The dwindling US troop presence in Afghanistan is hampering the Pentagon’s ability to train and monitor local security forces, a government watchdog report warned Friday.
Since local Afghan National Defense and Security Forces (ANDSF) assumed responsibility for their country’s security, taking over from NATO forces at the start of 2015, US troop numbers have dropped to 9,800 — and are set to fall further still to 5,500 by next year.
“With fewer forces in theatre, the United States military has lost much of its ability to make direct observations, provide tactical mentoring, and collect reliable information on ANDSF capability and effectiveness,” John Sopko, the Special Inspector General for Afghanistan Reconstruction (SIGAR), wrote in his quarterly report to Congress.
Sopko’s report comes at a dangerously fragile time for Afghan security.
Despite 15 years of war, the Taliban remain a major threat and has hit local troops hard, including in the brief capture of the major city of Kunduz, jolting confidence Afghan government forces can hold their own.
The United States estimates about 5,500 Afghan security forces were killed last year alone and, Sopko warned, no one seems to know exactly how many are left.
“More troubling is SIGAR’s assessment that neither the United States nor its Afghan allies know how many Afghan soldiers and police actually exist, how many are in fact available for duty, or, by extension, the true nature of their operational capabilities,” the SIGAR report states.
In addition, America’s shrinking presence means US troops are less able to have an impact on the ground while at the same time the capability of local forces has not risen to fill the gap.
“The ANDSF will be increasingly left not only with their own capability gaps in air support, signals, intelligence, and other areas highlighted by US commanders but without the ability to call on US and coalition military components for help,” the report states.
Sopko has been a vociferous critic of United States efforts to restore security to Afghanistan, especially through reconstruction.
He has penned multiple reports blasting bureaucrats for shoddy record-keeping and oversight and has criticised the Afghan government for waste and corruption.
Spoko said Congress has appropriated approximately $113 billion for Afghanistan reconstruction.

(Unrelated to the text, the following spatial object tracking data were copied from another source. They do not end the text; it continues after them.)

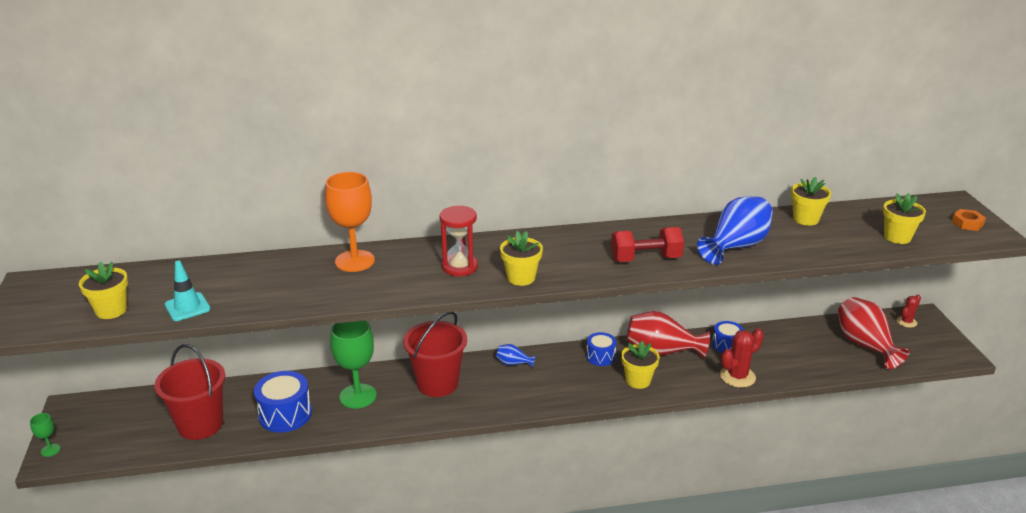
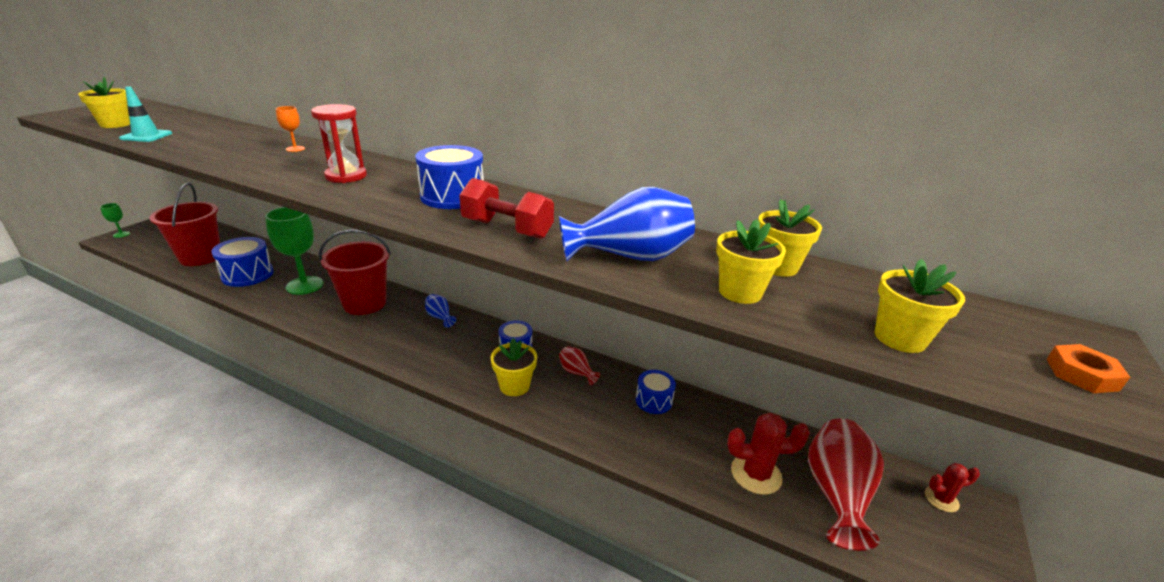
camera: 35 degrees right, 0 degrees up
(355, 261) = (295, 149): orange goblet -> orange goblet, size x0.45
(521, 278) = (367, 199): yellow flower pot -> yellow flower pot (740, 292)
(565, 250) = (452, 196): none -> blue drum
(661, 352) = (576, 372): red vase -> red vase, size x0.47
(737, 376) = (619, 439): red cactus -> red cactus (756, 474)

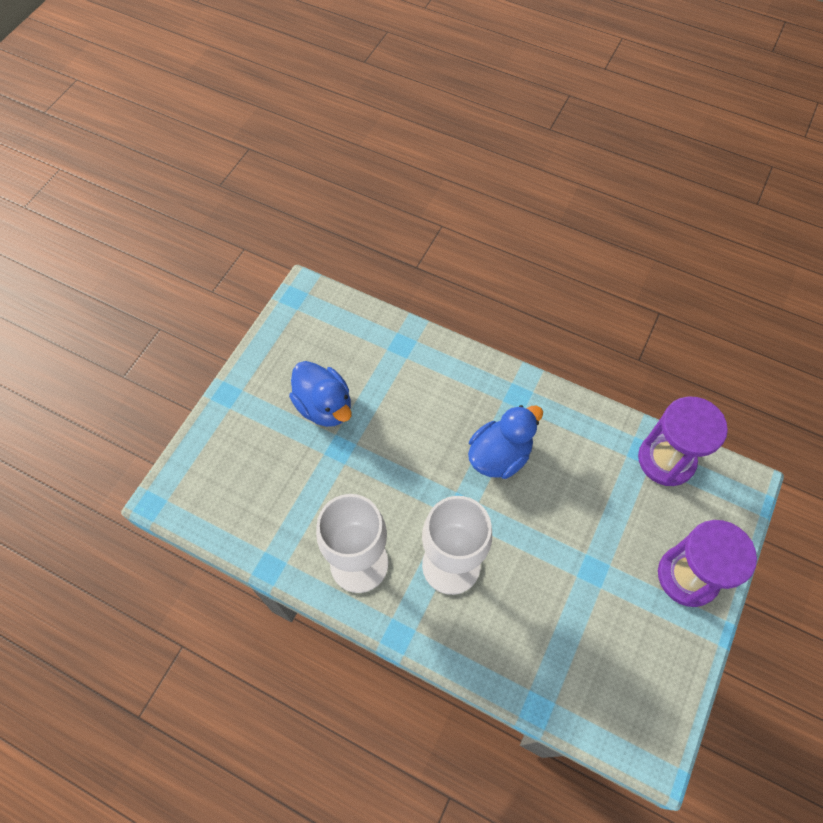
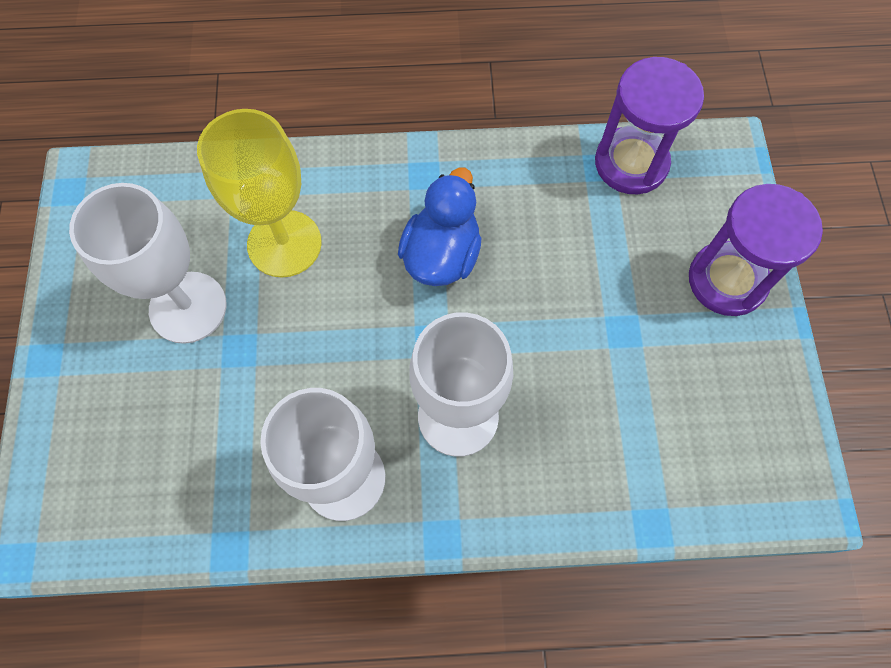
camera: 30 degrees left, 5 degrees up
(324, 406) = (188, 307): blue duck -> white goblet
(404, 396) = (284, 243): none -> yellow goblet

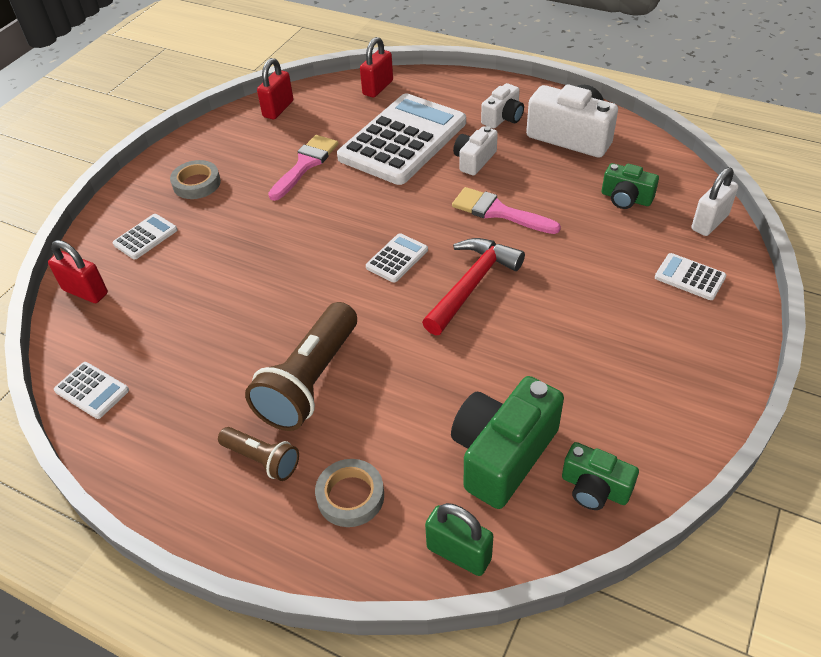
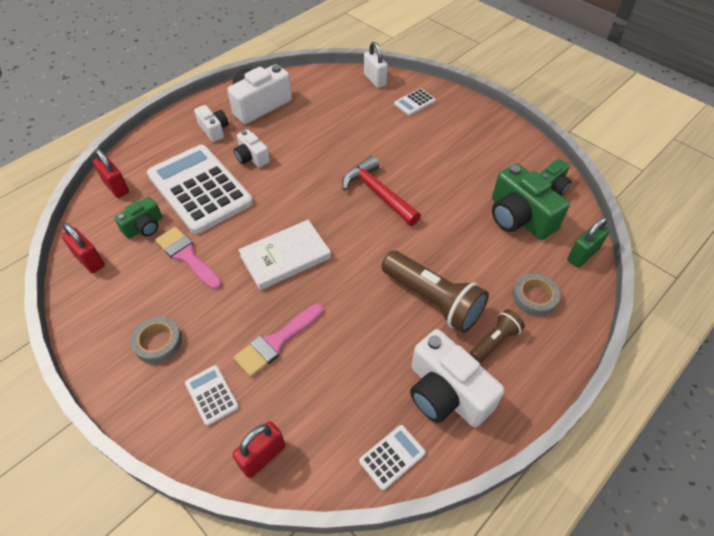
camera: 75 degrees left, 5 degrees up
(176, 423) = (446, 393): none -> white camera
(331, 234) = (285, 257): none -> white book
(397, 258) = (333, 225): white calculator -> none
(498, 212) = (314, 161): pink brush -> pink brush (276, 342)
(626, 198) = (335, 103): green camera -> green camera (144, 227)

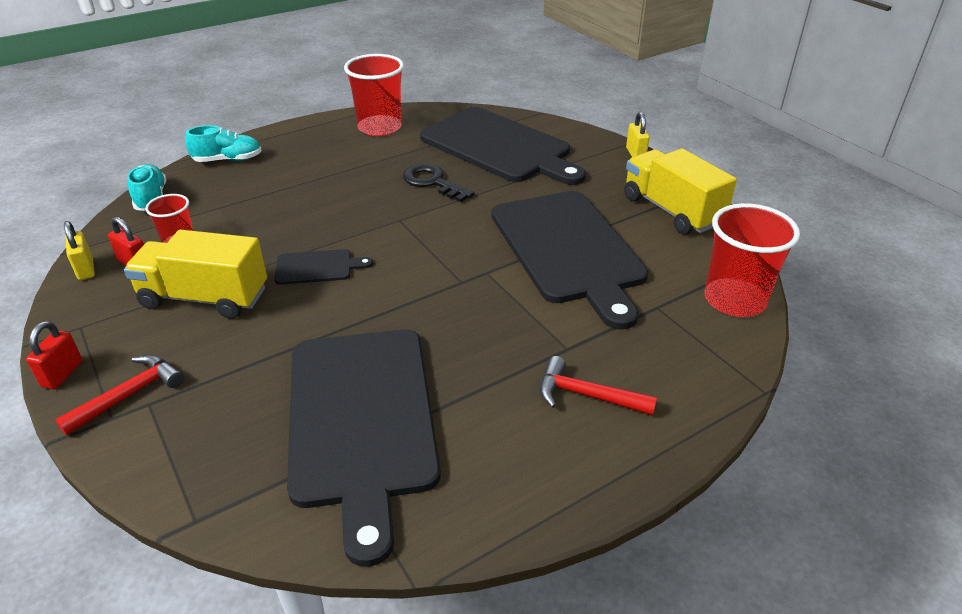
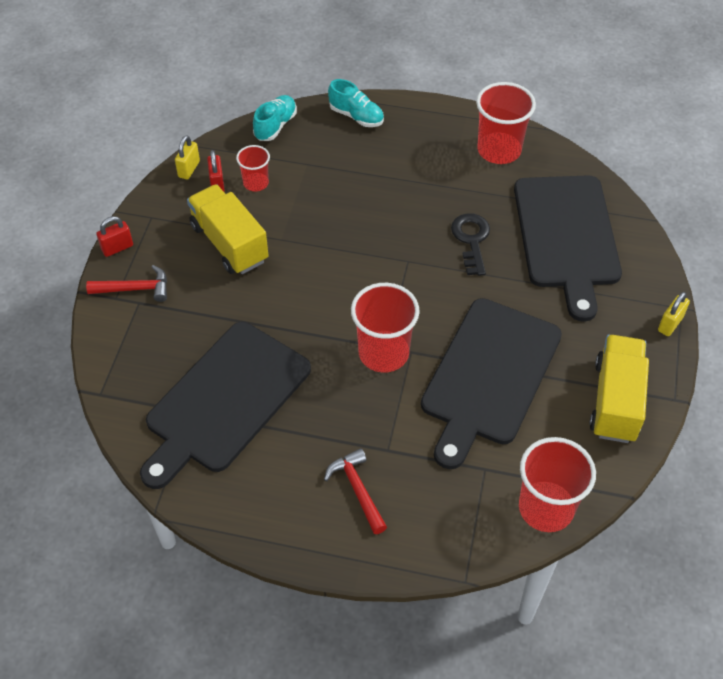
camera: 45 degrees right, 15 degrees up
(317, 267) = (314, 266): black cutting board -> none
(465, 287) = (383, 353): none -> red cup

About $10 billion remains to be disbursed.
“The reconstruction effort in Afghanistan is in a perilous state,” Sopko said.
“Afghanistan has had the lead responsibility for its own security for more than a year now, and is struggling with a four-season insurgency, high attrition, and capability challenges.”
In all, the United States has spent about $1 trillion in fighting and reconstruction during the years it has been in Afghanistan.
Some 2,200 US lives have been lost in the longest war in US history.